Il sindaco D'Alberto e il comandante Zaina sottolineano l'aumento delle segnalazioni e i casi di intossicazione etilica tra i giovanissimi
20 gennaio 2020

TERAMO - Tolleranza zero contro la vendita degli alcolici ai minorenni da parte degli esercenti senza scrupoli o 'distratti'. L'annuncia il sindaco di Teramo, Gianguido D'Alberto, a margine della conferenza di bilancio annuale dell'attività dei Polizia locale di Teramo tenuta con il comandante Franco Zaina, condividendo con essi la necessità di un potenziamento dei controlli negli esercizi pubblici e di istituire presidi più frequenti in alcune zone della particolarmente sensibili.

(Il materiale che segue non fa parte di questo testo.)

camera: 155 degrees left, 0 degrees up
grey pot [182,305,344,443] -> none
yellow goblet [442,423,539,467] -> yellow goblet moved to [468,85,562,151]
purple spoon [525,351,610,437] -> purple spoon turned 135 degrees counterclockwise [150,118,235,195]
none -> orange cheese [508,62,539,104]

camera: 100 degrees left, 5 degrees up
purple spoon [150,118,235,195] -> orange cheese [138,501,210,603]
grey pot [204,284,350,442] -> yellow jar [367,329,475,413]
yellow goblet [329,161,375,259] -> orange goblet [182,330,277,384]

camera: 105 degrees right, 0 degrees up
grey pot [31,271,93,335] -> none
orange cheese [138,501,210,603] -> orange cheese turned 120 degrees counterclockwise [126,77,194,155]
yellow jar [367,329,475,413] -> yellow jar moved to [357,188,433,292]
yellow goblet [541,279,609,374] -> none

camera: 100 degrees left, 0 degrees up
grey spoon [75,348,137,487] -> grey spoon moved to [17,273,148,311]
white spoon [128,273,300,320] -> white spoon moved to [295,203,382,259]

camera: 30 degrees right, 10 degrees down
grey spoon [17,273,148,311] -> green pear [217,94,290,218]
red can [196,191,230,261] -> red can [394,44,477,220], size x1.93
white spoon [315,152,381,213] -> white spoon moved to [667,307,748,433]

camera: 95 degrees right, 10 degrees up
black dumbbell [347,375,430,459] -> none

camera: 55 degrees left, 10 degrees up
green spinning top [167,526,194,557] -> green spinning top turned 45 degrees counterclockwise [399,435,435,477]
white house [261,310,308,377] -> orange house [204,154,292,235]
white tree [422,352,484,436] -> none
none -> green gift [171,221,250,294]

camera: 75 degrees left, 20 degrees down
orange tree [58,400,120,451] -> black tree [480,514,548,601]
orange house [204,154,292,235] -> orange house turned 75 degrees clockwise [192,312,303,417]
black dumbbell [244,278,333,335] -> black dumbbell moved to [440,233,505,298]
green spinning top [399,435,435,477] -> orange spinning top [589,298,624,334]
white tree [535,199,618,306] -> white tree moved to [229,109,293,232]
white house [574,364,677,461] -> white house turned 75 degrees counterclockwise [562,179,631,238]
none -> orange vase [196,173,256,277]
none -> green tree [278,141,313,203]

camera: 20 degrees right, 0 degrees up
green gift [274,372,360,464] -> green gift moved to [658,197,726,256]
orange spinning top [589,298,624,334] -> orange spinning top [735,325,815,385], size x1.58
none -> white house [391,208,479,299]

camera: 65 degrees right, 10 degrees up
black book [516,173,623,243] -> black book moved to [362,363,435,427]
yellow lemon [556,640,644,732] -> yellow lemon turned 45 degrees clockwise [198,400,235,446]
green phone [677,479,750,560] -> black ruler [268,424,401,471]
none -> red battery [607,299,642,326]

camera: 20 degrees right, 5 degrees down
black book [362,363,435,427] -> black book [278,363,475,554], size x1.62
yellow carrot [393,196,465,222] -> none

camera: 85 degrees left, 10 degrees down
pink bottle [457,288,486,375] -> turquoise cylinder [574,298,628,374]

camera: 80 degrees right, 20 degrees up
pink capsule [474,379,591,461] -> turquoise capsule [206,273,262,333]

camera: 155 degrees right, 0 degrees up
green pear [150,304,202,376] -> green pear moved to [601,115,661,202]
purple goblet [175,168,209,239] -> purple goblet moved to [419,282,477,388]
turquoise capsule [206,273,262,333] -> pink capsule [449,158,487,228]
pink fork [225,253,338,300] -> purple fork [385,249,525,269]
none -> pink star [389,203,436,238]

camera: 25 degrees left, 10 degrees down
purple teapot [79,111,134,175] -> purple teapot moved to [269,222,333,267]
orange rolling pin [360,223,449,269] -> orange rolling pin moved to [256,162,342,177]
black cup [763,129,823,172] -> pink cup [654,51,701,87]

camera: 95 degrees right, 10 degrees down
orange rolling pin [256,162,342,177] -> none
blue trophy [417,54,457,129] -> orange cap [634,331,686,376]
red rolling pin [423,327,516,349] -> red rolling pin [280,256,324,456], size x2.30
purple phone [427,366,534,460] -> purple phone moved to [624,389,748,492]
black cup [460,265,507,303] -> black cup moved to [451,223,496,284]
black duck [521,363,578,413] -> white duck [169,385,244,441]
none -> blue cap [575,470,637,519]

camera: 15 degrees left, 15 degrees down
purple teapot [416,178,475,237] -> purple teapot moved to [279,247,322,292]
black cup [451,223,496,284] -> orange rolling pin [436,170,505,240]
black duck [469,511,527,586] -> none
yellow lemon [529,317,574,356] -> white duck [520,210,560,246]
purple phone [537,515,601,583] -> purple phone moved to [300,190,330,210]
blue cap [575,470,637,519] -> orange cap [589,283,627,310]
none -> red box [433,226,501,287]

Il riferimento è agli effetti che la vendita o la somministrazione di alcolici e spesso super alcolici a ragazzini tra i 14 e i 17 anni, provoca non solo sul piano fisico personale (nel corso delle festività natalizie sono stati raggiunti numeri record nei soccorsi a giovanissimi in crisi da intossicazione etilica) ma anche della violenza, con danneggiamenti a aggressioni. C'è però da sottolineare che la prevenzione, soprattutto contro la diffusione di piccole gang di minori violenti e senza regole, non è aiutata dalla logistica della pubblica illuminazione e dalla videosorveglianza, in alcune zone addirittura assente. Aree sotto controllo sono quelle di piazza Sant'Anna, piazzetta De Sole, le vie attorno a piazza Orsini e la Villa Comunale. "Riceviamo sempre più numerose e frequenti segnalazioni - ha detto il sindaco Gianguido D'Alberto -, saremo duri, inflessibili, perchè resiste da parte di qualcuno questa gravissima violazione contro il quale intensificheremo le azioni di controllo e verifica. Questo atteggiamento contribuisce a creare in alcune zone della città quelle che, sbagliando, qualcuno ritiene essere 'zone franche'".